* Document passage
Is it posible to extract highlighted text? #318

joelostblom · 2019-07-04T20:33:57Z

I noticed this helpful wikipost on how to select text underlying a rectangle. Is it also possible to select highlighted text that is not in the shape of a rectangle? Preferably together with any comments/annotations made on that text regions.

JorjMcKie · 2019-07-05T11:03:58Z

You can extract the text (and images) from pages via page.getText("dict"). This works for non-PDF document also.
The result is a dictionary explained here. Except for text colors, this dictionary could be used to reconstruct a full document page in its original look, including images.
It would be your task to relate any annotations or links to those data: they are not be contained in that dict.

joelostblom · 2019-07-05T16:00:14Z

Thanks for the quick reply @JorjMcKie !

* Provided data
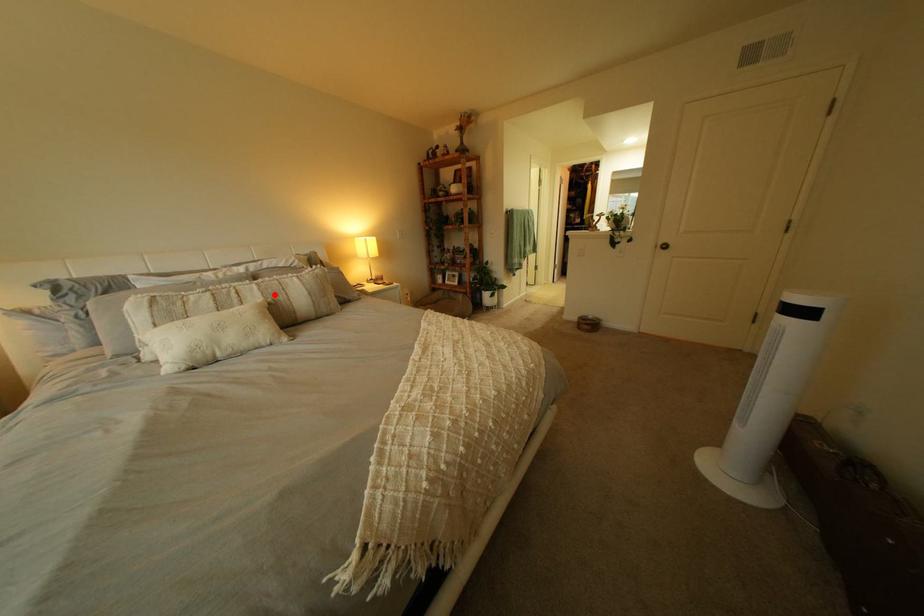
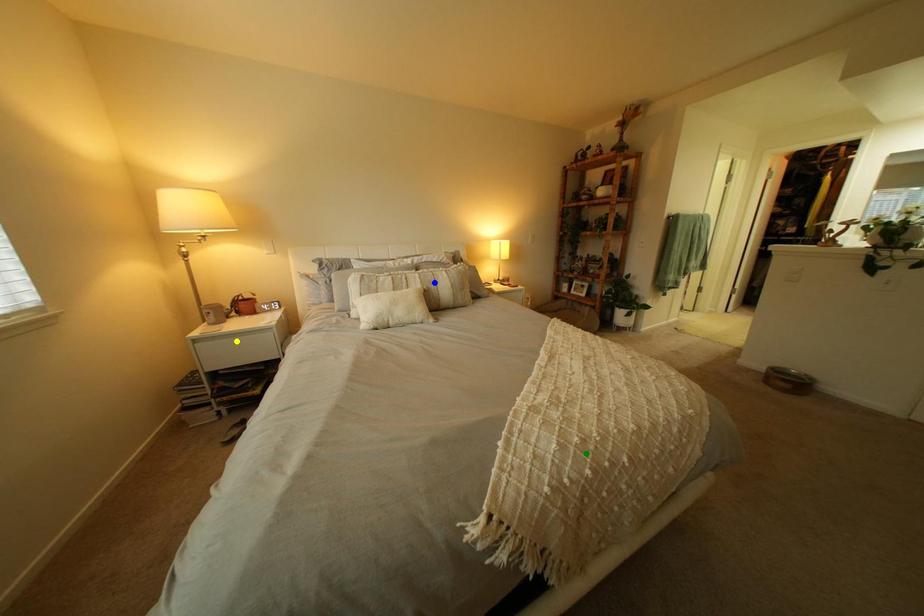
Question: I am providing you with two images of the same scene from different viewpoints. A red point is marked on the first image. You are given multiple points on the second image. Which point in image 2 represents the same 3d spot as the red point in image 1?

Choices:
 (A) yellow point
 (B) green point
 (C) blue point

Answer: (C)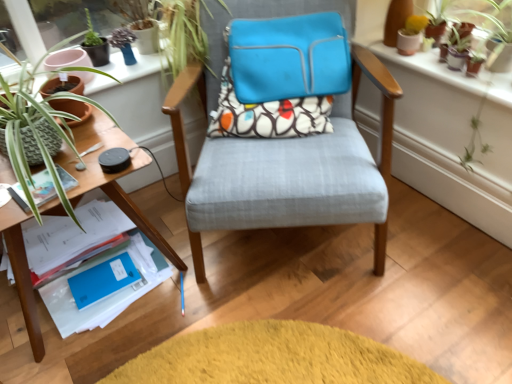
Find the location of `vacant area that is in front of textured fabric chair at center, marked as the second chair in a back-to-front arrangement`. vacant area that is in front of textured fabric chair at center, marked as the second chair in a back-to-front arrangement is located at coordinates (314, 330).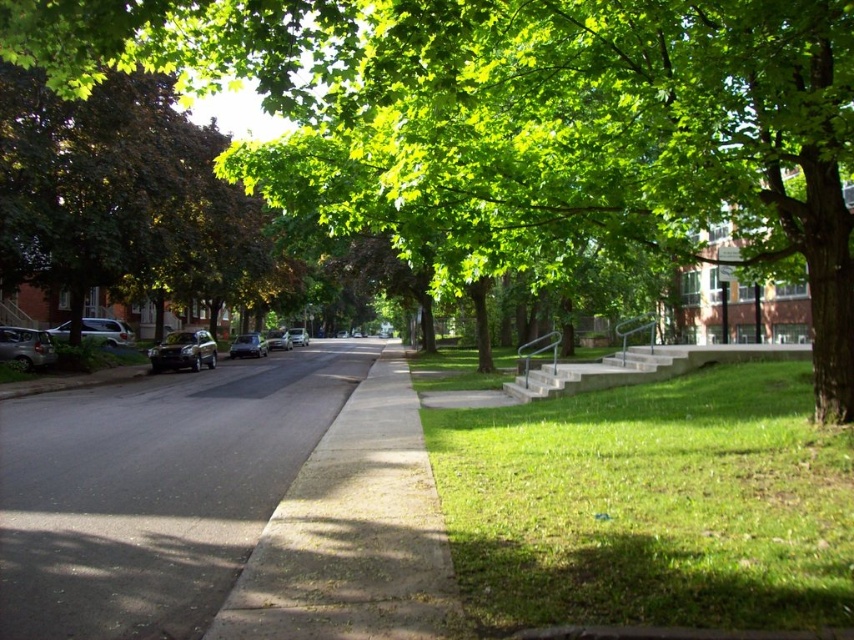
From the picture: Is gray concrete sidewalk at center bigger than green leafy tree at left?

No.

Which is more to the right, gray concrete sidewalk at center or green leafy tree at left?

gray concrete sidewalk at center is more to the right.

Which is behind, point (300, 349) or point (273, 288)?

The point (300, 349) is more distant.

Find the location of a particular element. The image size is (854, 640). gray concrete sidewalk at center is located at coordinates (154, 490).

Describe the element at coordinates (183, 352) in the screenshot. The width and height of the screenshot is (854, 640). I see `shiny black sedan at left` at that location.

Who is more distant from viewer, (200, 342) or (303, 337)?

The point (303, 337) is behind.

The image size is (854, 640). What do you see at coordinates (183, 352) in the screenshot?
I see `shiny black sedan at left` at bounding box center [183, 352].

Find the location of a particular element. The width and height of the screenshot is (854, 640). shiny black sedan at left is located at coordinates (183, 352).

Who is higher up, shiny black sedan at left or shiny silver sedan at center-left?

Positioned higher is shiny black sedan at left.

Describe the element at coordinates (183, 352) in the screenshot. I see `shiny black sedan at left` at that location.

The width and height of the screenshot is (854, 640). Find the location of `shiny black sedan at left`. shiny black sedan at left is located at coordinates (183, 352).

...

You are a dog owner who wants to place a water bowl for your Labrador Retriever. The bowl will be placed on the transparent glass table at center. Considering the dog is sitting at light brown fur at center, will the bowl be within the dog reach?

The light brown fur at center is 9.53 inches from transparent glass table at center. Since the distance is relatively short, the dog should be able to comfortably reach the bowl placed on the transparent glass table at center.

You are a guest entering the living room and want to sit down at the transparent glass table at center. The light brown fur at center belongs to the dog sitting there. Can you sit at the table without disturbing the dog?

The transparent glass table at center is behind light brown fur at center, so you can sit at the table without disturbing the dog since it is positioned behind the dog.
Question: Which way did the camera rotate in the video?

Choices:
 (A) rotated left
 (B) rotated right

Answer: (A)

* What you will do
1. Rewrite the highlighted-text thread starting at "I noticed this" and ending at "non-PDF document also.", putting "square" in place of "rectangle".
2. Extend the forum thread about extracting highlighted text, picking up after its last post.
The lines have nothing to do with the forum thread on extracting highlighted text.

* Outputs by task
1.
I noticed this helpful wikipost on how to select text underlying a square. Is it also possible to select highlighted text that is not in the shape of a square? Preferably together with any comments/annotations made on that text regions.

JorjMcKie · 2019-07-05T11:03:58Z

You can extract the text (and images) from pages via page.getText("dict"). This works for non-PDF document also.

2.
Just to make sure I understand correctly, when you say "It would be your task to relate any annotations or links to those data: they are not be contained in that dict." Do you mean that I will need to manually search for any text snippet I want to extract? Or is there a function within pymupdf which can extract the coordinates of the highlighted areas/texts and then I can use these coordinates to extract the relevant snippets from the dictionary containing all the extracted text from a page?

JorjMcKie · 2019-07-05T16:27:45Z

Not quite.

The PDF concept of annotations represents a way to add "comments" or remarks with a reduced permission level. They don't count as "edits".
The "normal" page text is not affected by annots - annots are like dust which can be wiped off again, if you follow this metaphor.
Some annot types support highlighting and underlining text.

The basic PDF page's text itself can only have properties inherited from the font in use, like italic, bold, monospaced, serifed.

It cannot directly be highlighted or underlined. Any such effects come from outside the actual text specification (for which annots are just an example).
So it is your task to e.g. take the rectangle from a highlighting annotation, then dig your way through the page extraction dictionary and look for text pieces (so-called "spans") which are located within that rectangle.
This is what I was alluding to in the previous post.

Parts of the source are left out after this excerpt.